## Your objective
Please set out every line of the material below as a Markdown table with the columns "Row" and "Line", numbering the rows and skipping blank lines. Leave the pictures out.

==== Source information ====

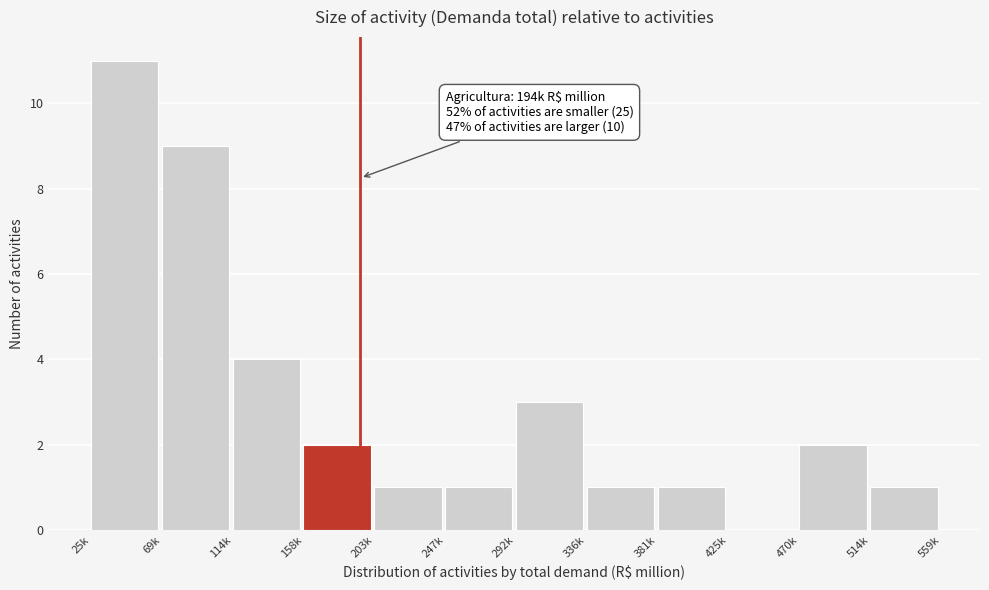

Reading right to left, transcribe all the data shown in this chart.

514k=1	470k=2	425k=0	381k=1	336k=1	292k=3	247k=1	203k=1	158k=2	114k=4	69k=9	25k=11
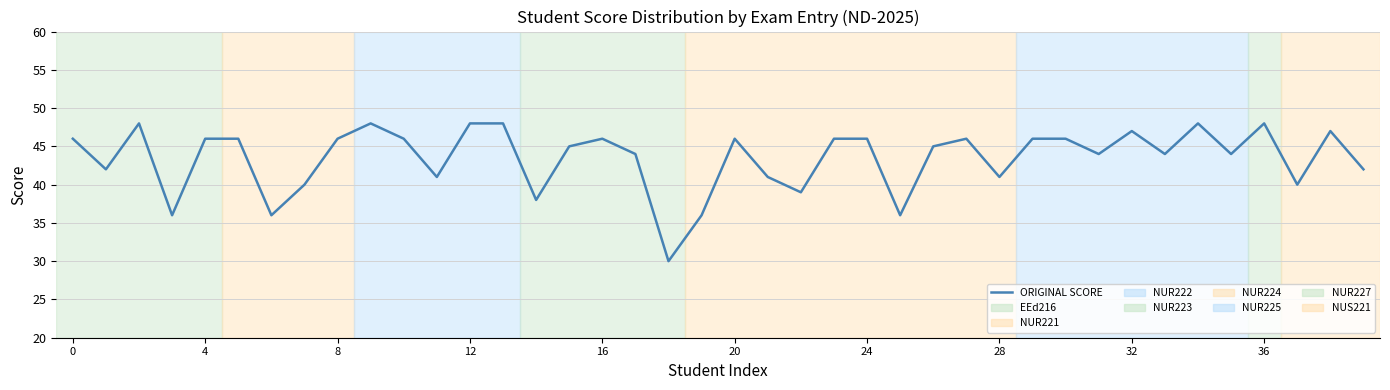

True or false: there are more than 2 points higher than both neighbors.

True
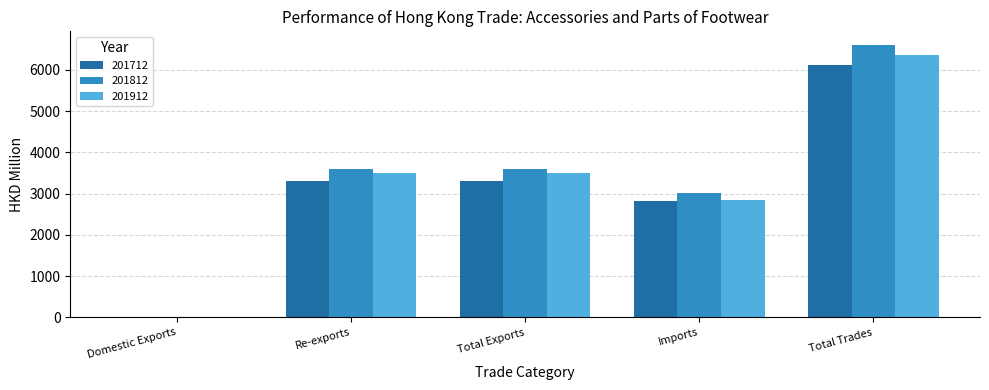

Which category has the highest value across all series?

Total Trades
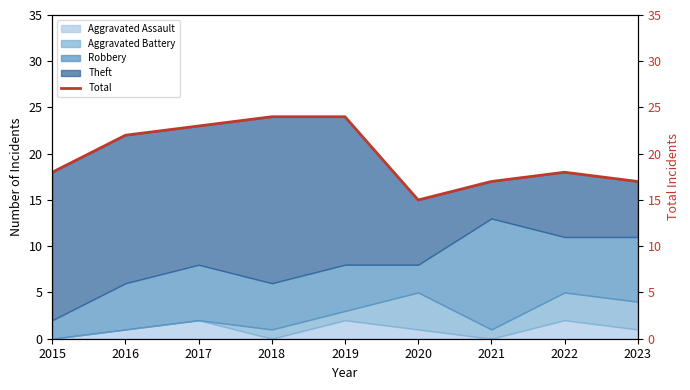

How many points are higher than both their immediate neighbors (excluding endpoints)?

1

====

## Answer to this task
| Row | Line |
|---|---|
| 1 | Reading right to left, transcribe all the data shown in this chart. |
| 2 | 514k=1	470k=2	425k=0	381k=1	336k=1	292k=3	247k=1	203k=1	158k=2	114k=4	69k=9	25k=11 |
| 3 | True or false: there are more than 2 points higher than both neighbors. |
| 4 | True |
| 5 | Which category has the highest value across all series? |
| 6 | Total Trades |
| 7 | How many points are higher than both their immediate neighbors (excluding endpoints)? |
| 8 | 1 |